Biometrics is a requirement—a new requirement as of a couple of years ago. It was not always a requirement for the immigration or the temporary residence process.
Biometrics involves a photograph and the fingerprints of everybody who is entering Canada, with the exception of American citizens from the United States. Biometrics is a part of the process for permanent residence, as well as for work permits, study permits and visa applications.
At the start of the application process, applicants submit their application online; then they get an invitation to do biometrics, whereby they take the requisition letter to a centre to do their biometrics.
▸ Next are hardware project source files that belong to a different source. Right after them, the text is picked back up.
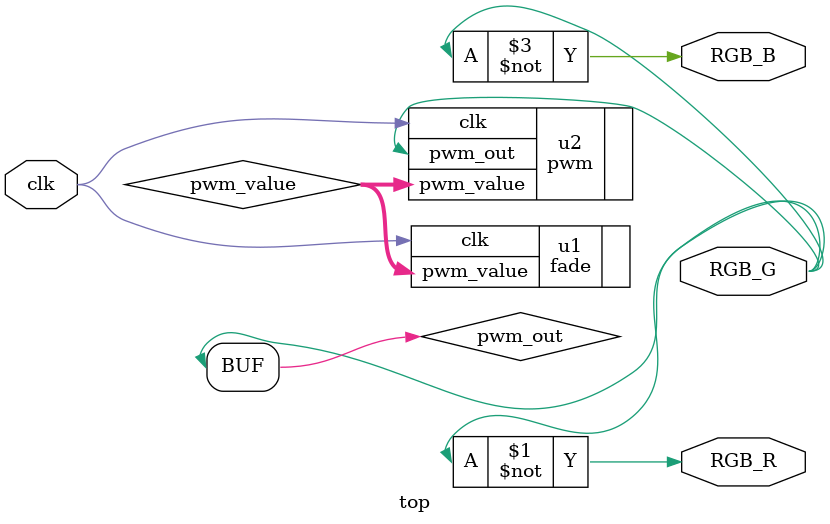
<source format=sv>
`include "fade.sv"
`include "pwm.sv"


module top #(
    parameter PWM_INTERVAL = 1200       // CLK frequency is 12MHz, so 1,200 cycles is 100us
)(
    input logic     clk, 
    output logic    RGB_R,
    output logic    RGB_G,
    output logic    RGB_B,
);

    logic [$clog2(PWM_INTERVAL) - 1:0] pwm_value;
    logic pwm_out;

    fade #(
        .PWM_INTERVAL   (PWM_INTERVAL)
    ) u1 (
        .clk            (clk), 
        .pwm_value      (pwm_value)
    );

    pwm #(
        .PWM_INTERVAL   (PWM_INTERVAL)
    ) u2 (
        .clk            (clk), 
        .pwm_value      (pwm_value), 
        .pwm_out        (pwm_out)
    );

    assign RGB_R = ~pwm_out;
    assign RGB_G = ~RGB_R;
    assign RGB_B = ~RGB_G;

endmodule

</source>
The centre takes their photograph and then does their fingerprinting.
These are automatically linked to their application for a 10-year period. Applicants only have to do biometrics once every 10 years, and it's a way to verify identity.
It's possible to do biometrics at the airport, because visa-exempt citizens, such as people who are coming from Europe and Australia, for example—those who used to get their work permits issued upon arrival in Canada at the port of entry—would do their fingerprints and take their photograph upon their arrival in Canada.
They pay the $85 biometrics fee, then the border services officer takes their photograph and their fingerprints, and these are linked to their application and their profile for 10 years.
It's an important tool for IRCC to establish identity, and it's information that's shared between Canada and several other countries. It's information gathering and sharing, but it doesn't need to be done at the beginning of the application process, because it can be done—there's equipment, there's personnel, and there's capacity to do it—at the end of the process as well.
Right now, with COVID, doing it at the beginning of the process is delaying the application for everybody.